__Given problem__
Copy out the lines of the listing verbatim, from the stretch starting at the line containing "a knob on the" through the line containing "[162, 319, 234, 391]".

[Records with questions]
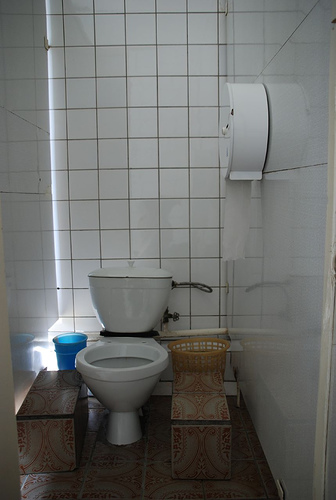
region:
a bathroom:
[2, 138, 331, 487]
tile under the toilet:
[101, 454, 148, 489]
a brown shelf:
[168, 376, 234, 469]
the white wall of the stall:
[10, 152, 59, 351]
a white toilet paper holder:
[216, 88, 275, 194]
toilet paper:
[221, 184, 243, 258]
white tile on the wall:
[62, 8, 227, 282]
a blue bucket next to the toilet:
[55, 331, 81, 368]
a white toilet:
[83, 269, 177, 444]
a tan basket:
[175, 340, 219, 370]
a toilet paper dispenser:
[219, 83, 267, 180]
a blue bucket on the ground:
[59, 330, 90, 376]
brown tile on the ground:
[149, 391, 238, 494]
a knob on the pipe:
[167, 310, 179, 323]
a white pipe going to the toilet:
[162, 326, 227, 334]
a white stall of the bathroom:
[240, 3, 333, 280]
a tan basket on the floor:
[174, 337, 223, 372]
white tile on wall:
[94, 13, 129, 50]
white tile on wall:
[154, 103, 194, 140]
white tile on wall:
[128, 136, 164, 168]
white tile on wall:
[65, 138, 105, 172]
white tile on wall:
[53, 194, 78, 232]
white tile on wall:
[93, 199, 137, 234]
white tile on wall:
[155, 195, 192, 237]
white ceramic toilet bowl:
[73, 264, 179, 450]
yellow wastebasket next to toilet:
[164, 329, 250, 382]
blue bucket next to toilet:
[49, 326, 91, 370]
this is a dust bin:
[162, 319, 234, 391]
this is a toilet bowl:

* * *

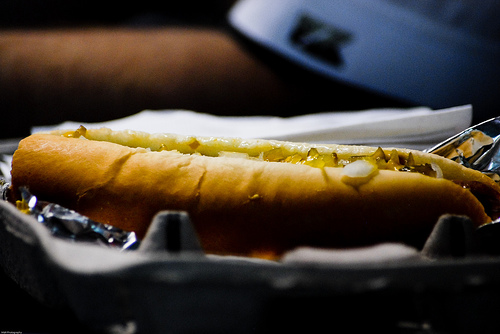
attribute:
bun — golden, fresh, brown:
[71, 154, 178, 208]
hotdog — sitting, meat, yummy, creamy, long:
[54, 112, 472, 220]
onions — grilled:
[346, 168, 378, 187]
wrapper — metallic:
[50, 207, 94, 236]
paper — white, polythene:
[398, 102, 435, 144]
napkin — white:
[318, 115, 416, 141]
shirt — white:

__The answer__
a knob on the pipe:
[167, 310, 179, 323]
a white pipe going to the toilet:
[162, 326, 227, 334]
a white stall of the bathroom:
[240, 3, 333, 280]
a tan basket on the floor:
[174, 337, 223, 372]
white tile on wall:
[94, 13, 129, 50]
white tile on wall:
[154, 103, 194, 140]
white tile on wall:
[128, 136, 164, 168]
white tile on wall:
[65, 138, 105, 172]
white tile on wall:
[53, 194, 78, 232]
white tile on wall:
[93, 199, 137, 234]
white tile on wall:
[155, 195, 192, 237]
white ceramic toilet bowl:
[73, 264, 179, 450]
yellow wastebasket next to toilet:
[164, 329, 250, 382]
blue bucket next to toilet:
[49, 326, 91, 370]
this is a dust bin:
[162, 319, 234, 391]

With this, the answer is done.